At the request of Sen. Ben Nelson (D-NE), the Government Accountability Office put out a report examining several alternatives to the individual mandate that could be used alone or in combination to increase the number of insured if there were no mandate. Nine of the possibilities looked at by the GAO were:
- Modify open enrollment periods and impose late enrollment penalties.
- Expand employers’ roles in auto-enrolling and facilitating employees’ health insurance enrollment.
- Conduct a public education and outreach campaign.
- Provide broad access to personalized assistance for health coverage enrollment.
- Impose a tax to pay for uncompensated care.
- Allow greater variation in premium rates based on enrollee age.
- Condition the receipt of certain government services upon proof of health insurance coverage.
- Use health insurance agents and brokers differently.
- Require or encourage credit rating agencies to use health insurance status as a factor in determining credit ratings.
Many of these ideas, like a back premium penalty and auto-enrollment programs, should be familiar to readers of FDL.
Note the strange absence of single payer or even a basic default public plan.
For some reason, the GAO didn’t directly make reference to the most effective alternatives that would do an even better job than the individual mandate at decreasing the number of uninsured–single payer or a basic public plan that would enroll the uninsured by default. Interestingly, though, the report indirectly makes reference to the basic plan concept as part of option five.

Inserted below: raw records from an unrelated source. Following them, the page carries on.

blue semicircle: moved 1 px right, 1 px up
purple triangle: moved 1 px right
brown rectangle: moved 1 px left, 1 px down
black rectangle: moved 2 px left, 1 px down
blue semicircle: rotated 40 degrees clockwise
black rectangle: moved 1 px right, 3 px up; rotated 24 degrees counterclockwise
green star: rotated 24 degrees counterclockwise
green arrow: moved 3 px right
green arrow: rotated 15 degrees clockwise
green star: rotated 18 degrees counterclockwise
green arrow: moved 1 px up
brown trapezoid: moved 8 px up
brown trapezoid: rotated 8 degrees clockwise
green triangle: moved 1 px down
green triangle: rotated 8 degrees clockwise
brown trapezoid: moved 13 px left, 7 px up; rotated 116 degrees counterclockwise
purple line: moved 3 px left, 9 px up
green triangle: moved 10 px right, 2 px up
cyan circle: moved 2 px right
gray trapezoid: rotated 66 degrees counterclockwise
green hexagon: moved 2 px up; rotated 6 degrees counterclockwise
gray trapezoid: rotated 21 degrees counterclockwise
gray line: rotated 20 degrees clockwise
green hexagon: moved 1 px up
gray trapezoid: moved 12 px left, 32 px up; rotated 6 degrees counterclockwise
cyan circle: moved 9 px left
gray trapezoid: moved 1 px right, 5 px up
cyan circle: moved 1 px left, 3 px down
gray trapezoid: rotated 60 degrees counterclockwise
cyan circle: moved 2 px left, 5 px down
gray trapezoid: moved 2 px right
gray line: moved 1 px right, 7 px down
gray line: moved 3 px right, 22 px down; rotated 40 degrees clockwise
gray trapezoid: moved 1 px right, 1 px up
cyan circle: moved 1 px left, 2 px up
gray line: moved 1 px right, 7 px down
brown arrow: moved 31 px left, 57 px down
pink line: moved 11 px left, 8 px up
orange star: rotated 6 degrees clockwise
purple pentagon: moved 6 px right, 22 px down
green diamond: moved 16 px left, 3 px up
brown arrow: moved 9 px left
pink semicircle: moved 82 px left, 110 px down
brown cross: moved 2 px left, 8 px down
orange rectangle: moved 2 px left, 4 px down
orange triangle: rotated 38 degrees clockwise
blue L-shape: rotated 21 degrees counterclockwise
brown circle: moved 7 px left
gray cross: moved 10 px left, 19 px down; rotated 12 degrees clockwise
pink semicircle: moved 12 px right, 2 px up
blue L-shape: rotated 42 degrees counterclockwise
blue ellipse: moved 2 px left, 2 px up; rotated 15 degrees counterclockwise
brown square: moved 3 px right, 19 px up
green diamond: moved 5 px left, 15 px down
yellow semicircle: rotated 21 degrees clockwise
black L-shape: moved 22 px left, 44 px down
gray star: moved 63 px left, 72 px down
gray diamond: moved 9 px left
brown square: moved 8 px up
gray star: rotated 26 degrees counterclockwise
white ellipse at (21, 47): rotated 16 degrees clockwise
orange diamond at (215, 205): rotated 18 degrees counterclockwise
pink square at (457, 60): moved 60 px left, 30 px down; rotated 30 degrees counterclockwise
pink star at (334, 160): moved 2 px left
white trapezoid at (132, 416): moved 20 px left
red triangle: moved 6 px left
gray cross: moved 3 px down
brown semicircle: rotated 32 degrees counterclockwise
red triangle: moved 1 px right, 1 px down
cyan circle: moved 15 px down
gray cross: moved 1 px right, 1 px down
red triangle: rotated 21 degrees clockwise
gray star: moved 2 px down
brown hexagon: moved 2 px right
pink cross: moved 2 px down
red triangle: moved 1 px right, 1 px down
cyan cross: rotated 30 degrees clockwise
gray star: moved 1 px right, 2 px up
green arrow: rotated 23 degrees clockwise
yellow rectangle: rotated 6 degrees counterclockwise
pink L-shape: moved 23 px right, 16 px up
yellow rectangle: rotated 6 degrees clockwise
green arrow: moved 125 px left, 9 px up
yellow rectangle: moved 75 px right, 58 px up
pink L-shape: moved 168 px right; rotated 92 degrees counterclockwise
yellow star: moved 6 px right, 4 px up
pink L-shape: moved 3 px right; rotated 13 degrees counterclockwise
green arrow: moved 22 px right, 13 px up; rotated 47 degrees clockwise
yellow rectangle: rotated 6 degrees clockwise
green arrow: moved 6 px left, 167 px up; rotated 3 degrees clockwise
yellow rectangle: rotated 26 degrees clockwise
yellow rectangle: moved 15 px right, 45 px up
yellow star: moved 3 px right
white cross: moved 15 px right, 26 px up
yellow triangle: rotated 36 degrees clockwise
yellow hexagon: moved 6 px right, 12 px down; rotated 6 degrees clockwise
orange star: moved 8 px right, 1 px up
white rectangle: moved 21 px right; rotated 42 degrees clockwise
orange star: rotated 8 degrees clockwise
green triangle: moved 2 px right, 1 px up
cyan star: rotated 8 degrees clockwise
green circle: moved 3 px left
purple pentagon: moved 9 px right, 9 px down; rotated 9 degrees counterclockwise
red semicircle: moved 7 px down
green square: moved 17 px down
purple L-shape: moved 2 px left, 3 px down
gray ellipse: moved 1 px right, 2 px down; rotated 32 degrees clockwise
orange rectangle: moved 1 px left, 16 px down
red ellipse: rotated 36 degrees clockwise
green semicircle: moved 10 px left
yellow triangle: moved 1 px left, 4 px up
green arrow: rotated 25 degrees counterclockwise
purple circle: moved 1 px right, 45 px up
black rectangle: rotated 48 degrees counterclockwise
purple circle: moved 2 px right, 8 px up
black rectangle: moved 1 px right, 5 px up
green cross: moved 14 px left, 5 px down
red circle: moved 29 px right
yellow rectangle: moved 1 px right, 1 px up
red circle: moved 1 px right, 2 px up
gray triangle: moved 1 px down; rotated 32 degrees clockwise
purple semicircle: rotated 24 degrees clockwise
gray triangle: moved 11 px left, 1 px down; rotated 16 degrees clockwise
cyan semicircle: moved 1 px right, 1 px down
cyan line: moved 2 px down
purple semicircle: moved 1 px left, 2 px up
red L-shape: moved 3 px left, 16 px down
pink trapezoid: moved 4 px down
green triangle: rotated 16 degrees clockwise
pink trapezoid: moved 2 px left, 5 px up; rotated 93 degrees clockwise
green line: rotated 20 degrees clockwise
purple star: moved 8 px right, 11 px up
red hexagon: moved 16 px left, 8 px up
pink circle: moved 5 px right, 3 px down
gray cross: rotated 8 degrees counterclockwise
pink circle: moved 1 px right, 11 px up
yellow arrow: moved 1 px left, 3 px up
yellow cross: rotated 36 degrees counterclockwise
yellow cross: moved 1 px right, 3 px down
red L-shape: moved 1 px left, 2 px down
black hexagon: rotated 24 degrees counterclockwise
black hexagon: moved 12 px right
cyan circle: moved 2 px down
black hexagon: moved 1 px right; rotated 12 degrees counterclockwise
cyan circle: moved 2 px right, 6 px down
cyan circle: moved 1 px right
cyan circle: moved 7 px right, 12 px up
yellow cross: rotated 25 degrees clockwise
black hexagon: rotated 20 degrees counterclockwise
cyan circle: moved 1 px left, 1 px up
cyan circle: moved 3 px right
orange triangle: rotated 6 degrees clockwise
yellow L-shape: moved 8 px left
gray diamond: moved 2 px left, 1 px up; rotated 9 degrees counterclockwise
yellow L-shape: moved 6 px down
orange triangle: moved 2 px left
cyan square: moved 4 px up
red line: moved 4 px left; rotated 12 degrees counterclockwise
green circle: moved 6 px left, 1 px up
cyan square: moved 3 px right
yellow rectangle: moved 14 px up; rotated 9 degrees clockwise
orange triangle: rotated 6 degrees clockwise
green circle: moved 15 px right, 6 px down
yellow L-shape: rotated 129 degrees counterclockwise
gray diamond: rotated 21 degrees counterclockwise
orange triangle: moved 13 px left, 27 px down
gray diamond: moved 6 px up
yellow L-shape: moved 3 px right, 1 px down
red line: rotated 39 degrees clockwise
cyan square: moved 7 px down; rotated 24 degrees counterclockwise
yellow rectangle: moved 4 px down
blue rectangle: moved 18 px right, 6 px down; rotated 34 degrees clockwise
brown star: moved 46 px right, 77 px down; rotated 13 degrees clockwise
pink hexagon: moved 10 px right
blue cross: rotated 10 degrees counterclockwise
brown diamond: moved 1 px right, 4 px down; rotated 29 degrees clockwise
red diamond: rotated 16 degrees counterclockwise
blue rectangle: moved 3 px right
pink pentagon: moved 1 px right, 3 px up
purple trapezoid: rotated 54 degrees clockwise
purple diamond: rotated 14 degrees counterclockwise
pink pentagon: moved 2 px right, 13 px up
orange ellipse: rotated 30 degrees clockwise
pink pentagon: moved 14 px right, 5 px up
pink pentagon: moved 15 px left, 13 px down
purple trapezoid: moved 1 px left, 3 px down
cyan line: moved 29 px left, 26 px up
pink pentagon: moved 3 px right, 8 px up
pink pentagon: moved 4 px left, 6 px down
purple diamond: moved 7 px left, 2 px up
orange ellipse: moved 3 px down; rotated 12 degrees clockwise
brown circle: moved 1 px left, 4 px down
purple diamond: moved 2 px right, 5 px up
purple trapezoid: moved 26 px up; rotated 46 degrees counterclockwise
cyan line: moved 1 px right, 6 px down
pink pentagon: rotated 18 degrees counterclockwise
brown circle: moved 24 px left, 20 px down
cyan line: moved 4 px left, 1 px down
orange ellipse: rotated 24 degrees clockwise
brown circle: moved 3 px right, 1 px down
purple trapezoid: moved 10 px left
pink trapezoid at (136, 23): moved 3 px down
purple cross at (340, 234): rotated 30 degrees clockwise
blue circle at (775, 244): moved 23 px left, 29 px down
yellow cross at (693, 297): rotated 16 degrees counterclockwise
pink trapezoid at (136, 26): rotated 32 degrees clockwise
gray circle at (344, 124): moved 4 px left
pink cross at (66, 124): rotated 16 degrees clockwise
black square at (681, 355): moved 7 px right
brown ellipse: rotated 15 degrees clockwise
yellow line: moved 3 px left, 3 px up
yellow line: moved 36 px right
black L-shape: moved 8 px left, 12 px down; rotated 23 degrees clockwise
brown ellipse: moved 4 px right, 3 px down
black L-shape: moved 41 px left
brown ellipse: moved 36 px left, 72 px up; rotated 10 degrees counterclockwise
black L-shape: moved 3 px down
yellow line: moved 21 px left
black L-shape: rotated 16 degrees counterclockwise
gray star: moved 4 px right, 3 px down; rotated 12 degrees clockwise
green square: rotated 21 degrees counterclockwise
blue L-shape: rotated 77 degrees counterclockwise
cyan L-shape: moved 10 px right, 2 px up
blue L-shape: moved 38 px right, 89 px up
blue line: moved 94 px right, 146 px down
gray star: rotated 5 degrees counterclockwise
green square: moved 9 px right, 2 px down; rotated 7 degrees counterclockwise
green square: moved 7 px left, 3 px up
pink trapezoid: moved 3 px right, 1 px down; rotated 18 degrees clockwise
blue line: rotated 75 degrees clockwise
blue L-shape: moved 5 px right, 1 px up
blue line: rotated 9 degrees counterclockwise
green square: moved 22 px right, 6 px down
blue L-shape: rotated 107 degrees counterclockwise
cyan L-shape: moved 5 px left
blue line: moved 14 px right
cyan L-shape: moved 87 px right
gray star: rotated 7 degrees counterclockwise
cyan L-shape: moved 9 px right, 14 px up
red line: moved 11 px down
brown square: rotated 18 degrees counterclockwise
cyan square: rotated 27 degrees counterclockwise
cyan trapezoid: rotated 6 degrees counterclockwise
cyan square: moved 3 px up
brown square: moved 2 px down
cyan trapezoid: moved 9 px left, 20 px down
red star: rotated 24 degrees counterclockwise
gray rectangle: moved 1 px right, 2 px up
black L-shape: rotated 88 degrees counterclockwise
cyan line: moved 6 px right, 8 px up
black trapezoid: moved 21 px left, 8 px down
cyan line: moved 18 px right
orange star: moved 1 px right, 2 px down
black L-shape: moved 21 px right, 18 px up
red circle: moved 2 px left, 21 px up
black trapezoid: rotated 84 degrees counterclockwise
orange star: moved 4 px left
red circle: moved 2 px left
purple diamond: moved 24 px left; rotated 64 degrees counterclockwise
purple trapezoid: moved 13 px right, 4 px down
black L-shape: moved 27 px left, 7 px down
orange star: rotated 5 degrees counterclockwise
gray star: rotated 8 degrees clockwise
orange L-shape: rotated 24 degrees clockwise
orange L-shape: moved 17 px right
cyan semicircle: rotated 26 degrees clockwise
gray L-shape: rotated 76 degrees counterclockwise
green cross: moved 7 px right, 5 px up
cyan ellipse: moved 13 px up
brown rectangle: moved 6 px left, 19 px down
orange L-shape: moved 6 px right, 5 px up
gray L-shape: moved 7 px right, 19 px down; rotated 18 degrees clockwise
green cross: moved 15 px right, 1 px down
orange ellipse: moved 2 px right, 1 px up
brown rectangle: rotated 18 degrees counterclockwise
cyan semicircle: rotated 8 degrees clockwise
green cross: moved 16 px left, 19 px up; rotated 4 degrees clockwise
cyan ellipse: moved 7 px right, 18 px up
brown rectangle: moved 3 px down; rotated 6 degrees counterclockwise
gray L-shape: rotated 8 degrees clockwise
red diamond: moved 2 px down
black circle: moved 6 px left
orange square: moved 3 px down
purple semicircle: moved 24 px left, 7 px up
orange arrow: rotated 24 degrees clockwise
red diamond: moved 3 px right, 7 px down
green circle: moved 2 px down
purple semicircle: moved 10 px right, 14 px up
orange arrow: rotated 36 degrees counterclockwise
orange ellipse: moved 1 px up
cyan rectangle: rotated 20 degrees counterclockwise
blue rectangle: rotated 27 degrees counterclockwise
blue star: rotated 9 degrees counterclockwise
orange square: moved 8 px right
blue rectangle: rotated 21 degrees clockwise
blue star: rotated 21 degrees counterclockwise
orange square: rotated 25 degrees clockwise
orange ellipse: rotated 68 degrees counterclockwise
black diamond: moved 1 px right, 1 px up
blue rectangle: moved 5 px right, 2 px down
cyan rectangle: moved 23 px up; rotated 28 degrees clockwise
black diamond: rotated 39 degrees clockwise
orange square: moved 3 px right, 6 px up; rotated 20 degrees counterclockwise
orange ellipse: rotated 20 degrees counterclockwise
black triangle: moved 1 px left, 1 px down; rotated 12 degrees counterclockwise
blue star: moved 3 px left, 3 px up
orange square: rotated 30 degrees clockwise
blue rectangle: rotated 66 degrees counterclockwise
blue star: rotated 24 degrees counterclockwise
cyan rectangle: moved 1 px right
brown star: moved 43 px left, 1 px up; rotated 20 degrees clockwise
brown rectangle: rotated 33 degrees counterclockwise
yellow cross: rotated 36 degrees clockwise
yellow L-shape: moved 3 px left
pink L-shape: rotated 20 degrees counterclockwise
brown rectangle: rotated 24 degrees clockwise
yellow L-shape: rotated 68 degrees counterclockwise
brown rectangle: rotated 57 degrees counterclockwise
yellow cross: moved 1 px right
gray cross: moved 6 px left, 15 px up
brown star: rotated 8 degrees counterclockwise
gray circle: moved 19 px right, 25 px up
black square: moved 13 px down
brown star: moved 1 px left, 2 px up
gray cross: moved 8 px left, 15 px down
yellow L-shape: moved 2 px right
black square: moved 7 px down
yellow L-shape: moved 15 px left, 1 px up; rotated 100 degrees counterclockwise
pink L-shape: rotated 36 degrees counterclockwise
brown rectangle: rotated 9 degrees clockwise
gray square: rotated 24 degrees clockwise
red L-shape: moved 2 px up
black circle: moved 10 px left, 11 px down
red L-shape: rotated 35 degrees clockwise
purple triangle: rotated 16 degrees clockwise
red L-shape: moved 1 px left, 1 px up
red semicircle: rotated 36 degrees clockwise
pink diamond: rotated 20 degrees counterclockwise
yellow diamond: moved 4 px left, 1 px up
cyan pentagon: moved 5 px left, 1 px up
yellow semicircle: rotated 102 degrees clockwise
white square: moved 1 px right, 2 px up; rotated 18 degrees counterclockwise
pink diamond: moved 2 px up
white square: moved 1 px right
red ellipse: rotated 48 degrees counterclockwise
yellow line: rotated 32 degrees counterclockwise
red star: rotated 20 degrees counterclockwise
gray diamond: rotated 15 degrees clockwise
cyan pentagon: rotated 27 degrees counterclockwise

Impose a Tax to Pay for Uncompensated Care:
Expert Views on Alternative Approach:
Rather than a penalty associated with a mandate, a tax could be imposed on all taxpayers to help cover the costs of emergency room and other uncompensated care incurred by people without health insurance. The tax could be rebated or waived upon proof of health insurance, and would be assessed on a sliding scale based on income.
A government program that uses taxes to collect money to make sure every American’s use of the health care system is paid for is basically the concept behind single payer. Taxing for only those without other insurance makes it effectively a universal default public insurance plan, although designed in the most indirect and idiotic way possible.
It never ceases to amaze me how thoroughly single payer or even just automatically providing the uninsured with a basic public plan have been totally excised from the discussion of health care reform in Washington, DC.
Single payer is the clearly superior and widely used solution that dare not speak its name.